What lines below contain the word "transactions"? Please pull each one out.

(Task data begins)

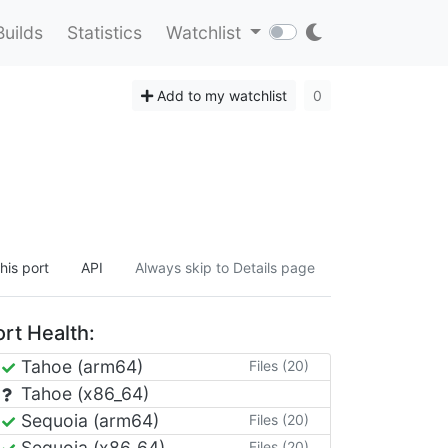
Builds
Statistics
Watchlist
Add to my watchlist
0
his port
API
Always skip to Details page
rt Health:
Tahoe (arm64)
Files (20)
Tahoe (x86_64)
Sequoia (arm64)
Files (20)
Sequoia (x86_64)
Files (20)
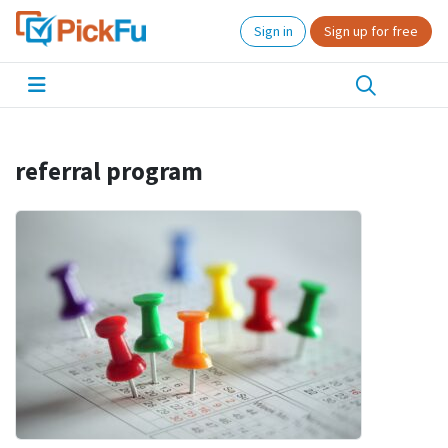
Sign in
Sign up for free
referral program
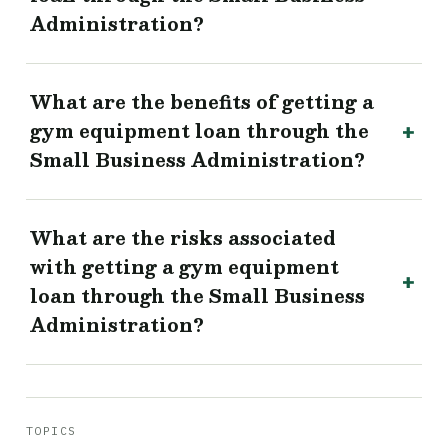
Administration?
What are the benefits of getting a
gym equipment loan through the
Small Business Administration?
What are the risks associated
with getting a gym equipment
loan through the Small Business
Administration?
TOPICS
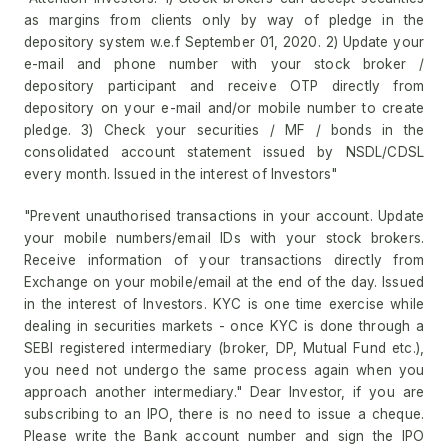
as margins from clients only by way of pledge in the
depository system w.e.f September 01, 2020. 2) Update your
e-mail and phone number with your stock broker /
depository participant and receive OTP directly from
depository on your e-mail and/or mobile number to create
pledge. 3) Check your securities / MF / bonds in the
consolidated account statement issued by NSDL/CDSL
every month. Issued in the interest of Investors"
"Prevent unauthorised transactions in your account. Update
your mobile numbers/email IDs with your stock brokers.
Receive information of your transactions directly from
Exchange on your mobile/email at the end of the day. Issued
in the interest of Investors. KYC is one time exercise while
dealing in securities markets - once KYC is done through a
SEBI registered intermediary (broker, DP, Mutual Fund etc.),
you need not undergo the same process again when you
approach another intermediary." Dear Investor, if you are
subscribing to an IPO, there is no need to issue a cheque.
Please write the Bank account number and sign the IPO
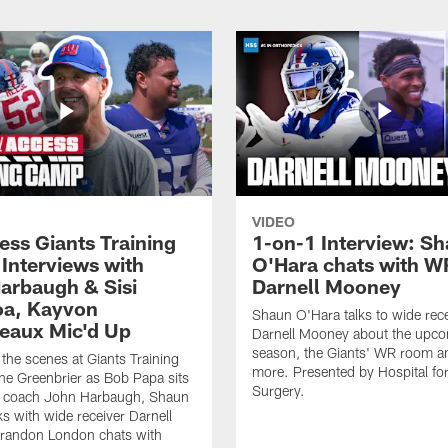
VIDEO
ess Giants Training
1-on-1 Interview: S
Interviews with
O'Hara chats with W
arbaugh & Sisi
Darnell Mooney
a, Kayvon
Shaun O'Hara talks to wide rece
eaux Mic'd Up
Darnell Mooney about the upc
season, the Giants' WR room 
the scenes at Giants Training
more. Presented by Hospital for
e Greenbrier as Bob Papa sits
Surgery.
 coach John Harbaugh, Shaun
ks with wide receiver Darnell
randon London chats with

(Task data ends)

_Problem solution:_
"Prevent unauthorised transactions in your account. Update
Receive information of your transactions directly from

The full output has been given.